▶ _What you need to do_:
Please copy the lines from the very first one up to and including the line with "our Facebook page.", leaving out the pictures.

▶ _Task input_:
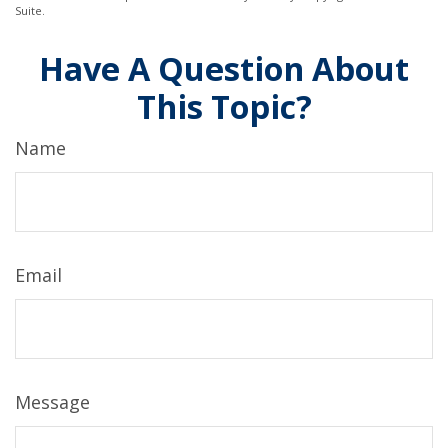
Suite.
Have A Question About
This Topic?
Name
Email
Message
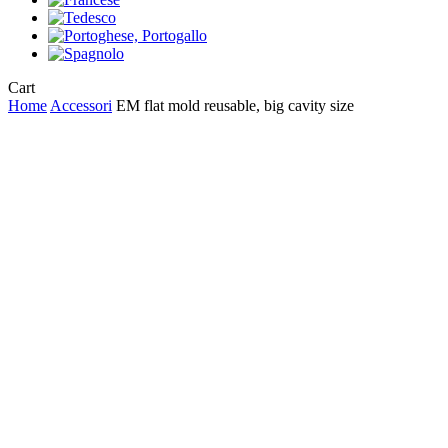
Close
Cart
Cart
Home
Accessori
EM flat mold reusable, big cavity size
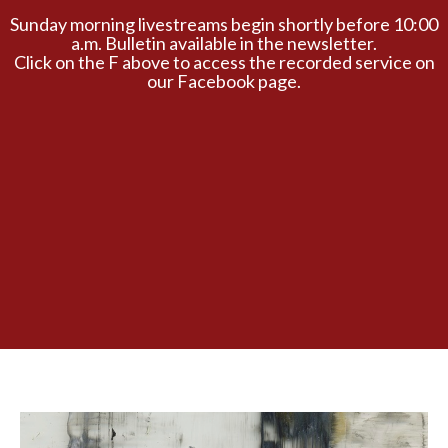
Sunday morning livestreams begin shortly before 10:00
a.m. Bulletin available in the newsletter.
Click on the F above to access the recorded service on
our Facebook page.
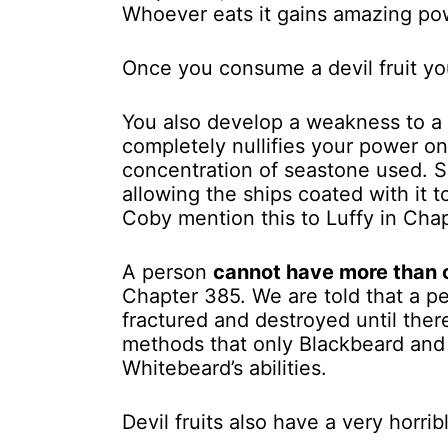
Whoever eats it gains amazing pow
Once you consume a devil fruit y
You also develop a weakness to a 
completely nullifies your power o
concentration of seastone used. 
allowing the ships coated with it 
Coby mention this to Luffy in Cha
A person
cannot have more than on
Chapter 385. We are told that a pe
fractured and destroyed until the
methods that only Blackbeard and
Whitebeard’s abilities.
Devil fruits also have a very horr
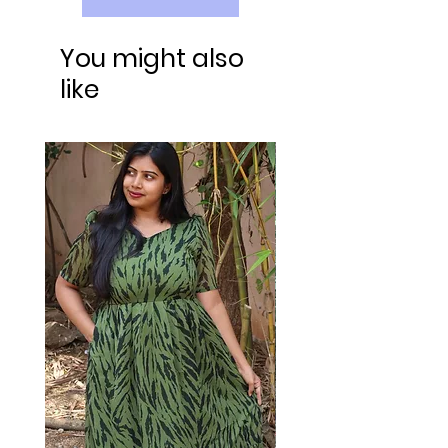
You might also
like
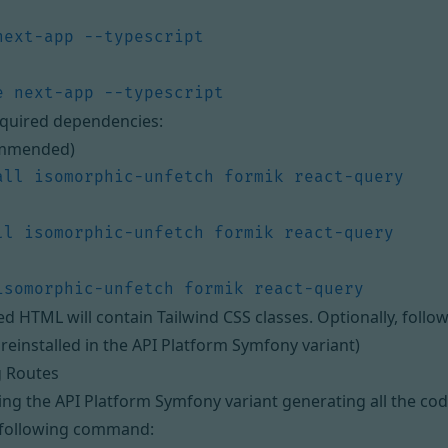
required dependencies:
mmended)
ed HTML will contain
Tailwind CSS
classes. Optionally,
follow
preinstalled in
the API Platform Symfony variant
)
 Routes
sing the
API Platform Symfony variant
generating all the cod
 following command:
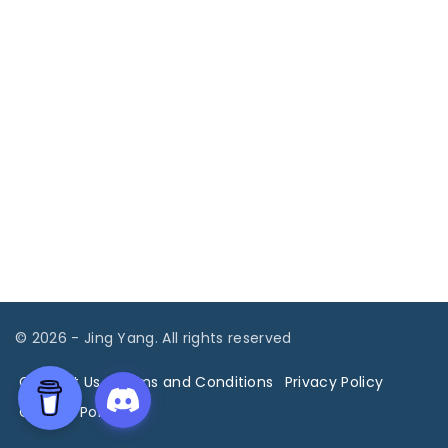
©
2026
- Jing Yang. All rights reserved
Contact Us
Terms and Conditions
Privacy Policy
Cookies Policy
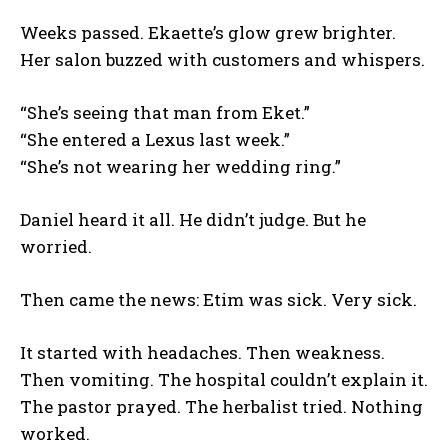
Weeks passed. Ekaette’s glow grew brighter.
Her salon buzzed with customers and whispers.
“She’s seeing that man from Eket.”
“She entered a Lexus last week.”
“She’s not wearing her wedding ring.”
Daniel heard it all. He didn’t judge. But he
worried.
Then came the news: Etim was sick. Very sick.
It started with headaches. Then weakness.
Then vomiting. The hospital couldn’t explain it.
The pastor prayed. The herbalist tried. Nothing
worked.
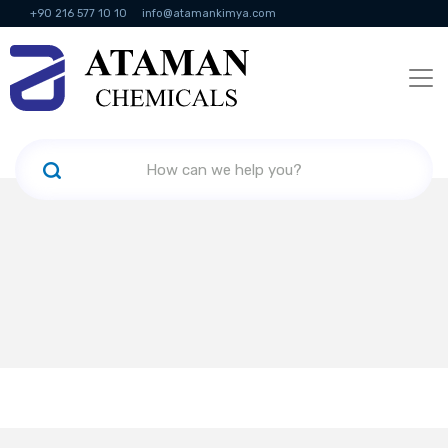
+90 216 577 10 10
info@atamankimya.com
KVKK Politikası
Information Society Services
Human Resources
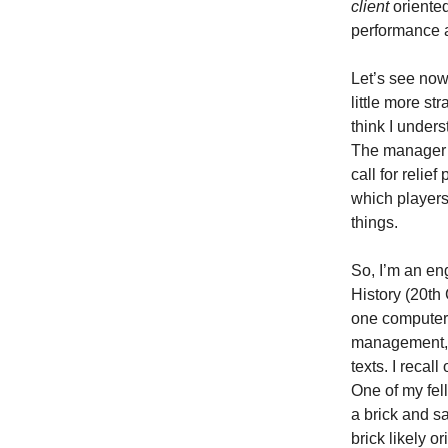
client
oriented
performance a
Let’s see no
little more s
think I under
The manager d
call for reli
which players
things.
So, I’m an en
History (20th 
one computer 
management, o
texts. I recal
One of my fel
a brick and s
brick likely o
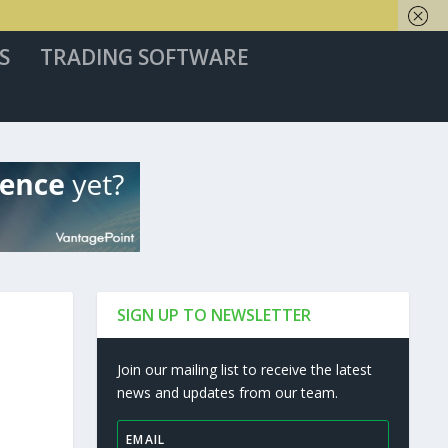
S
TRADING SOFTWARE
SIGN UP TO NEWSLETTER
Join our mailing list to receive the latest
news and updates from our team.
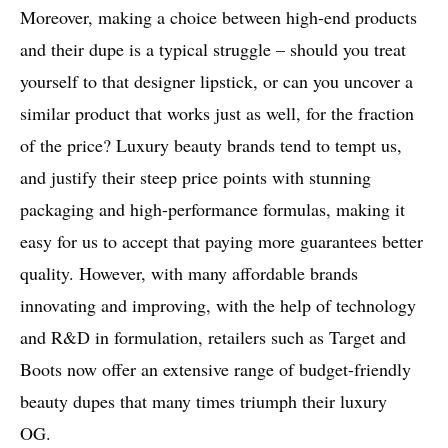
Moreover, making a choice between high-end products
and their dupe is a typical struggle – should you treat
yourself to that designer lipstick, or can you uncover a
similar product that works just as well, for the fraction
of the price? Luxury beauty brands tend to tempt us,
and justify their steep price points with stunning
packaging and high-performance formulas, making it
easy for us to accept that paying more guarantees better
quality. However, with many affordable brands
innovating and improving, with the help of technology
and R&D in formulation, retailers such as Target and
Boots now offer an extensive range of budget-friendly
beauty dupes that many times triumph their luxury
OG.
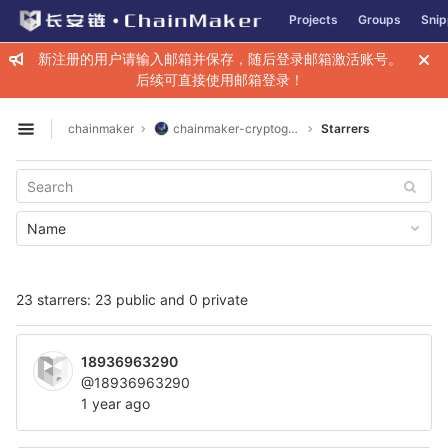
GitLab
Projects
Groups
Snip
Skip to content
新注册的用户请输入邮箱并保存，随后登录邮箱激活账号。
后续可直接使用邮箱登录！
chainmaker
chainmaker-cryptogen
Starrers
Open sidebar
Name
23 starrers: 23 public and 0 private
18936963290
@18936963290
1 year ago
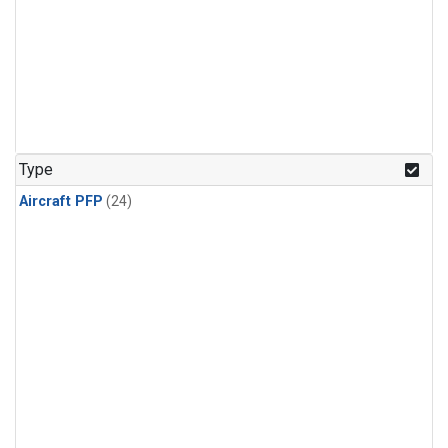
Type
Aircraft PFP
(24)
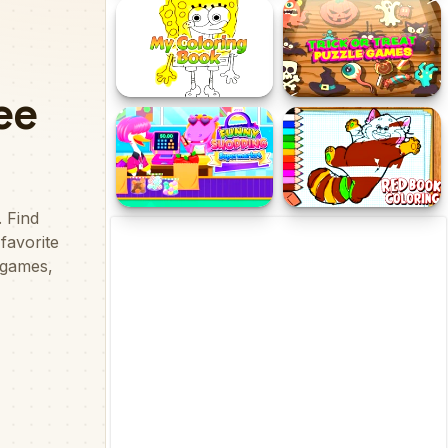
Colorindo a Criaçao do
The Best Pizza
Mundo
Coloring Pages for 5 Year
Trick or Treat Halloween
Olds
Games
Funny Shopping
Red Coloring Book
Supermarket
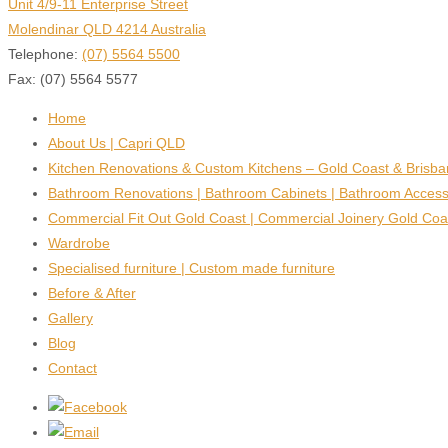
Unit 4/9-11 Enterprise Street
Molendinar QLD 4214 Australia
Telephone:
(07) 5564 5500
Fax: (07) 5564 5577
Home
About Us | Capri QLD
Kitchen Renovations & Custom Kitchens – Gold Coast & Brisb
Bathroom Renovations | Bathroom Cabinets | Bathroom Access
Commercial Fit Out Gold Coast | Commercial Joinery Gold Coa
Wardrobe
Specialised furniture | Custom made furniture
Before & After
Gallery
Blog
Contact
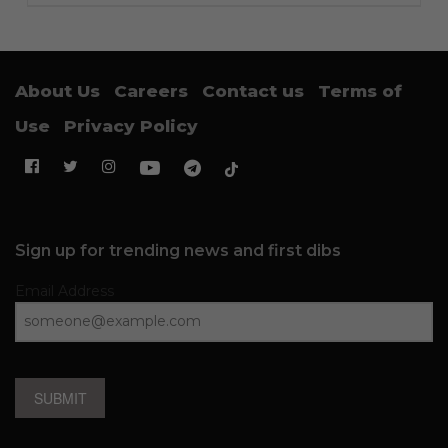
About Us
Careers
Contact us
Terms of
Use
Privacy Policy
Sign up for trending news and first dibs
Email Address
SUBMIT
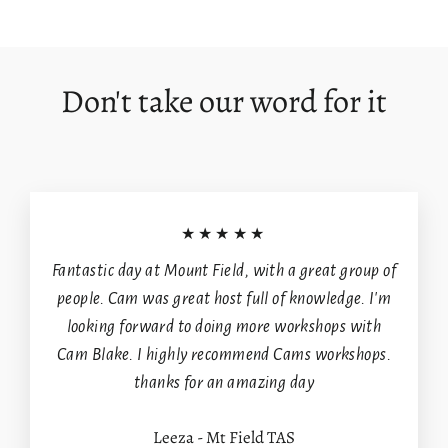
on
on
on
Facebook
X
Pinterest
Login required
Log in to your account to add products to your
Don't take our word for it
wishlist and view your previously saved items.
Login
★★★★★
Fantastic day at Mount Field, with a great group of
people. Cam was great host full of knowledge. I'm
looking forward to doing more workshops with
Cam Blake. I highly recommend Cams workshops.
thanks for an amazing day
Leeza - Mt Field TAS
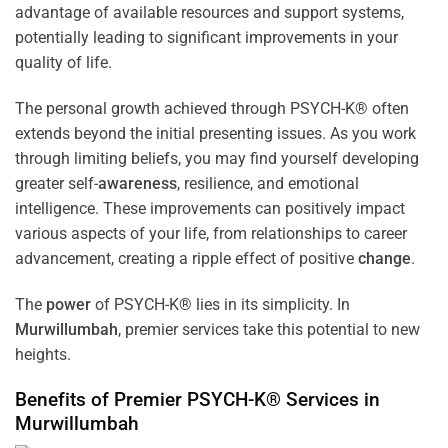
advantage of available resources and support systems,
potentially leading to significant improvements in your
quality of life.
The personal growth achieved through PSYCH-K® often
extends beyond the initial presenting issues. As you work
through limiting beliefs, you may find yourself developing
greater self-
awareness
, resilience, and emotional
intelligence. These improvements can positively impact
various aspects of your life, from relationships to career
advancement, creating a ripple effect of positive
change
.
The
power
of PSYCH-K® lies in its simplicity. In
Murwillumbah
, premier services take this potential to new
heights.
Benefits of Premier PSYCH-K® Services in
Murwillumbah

▶ _Exercise output_:
Suite.
Have A Question About
This Topic?
Name
Email
Message
Close
Cart
Cart
Home
Accessori
EM flat mold reusable, big cavity size
Sunday morning livestreams begin shortly before 10:00
a.m. Bulletin available in the newsletter.
Click on the F above to access the recorded service on
our Facebook page.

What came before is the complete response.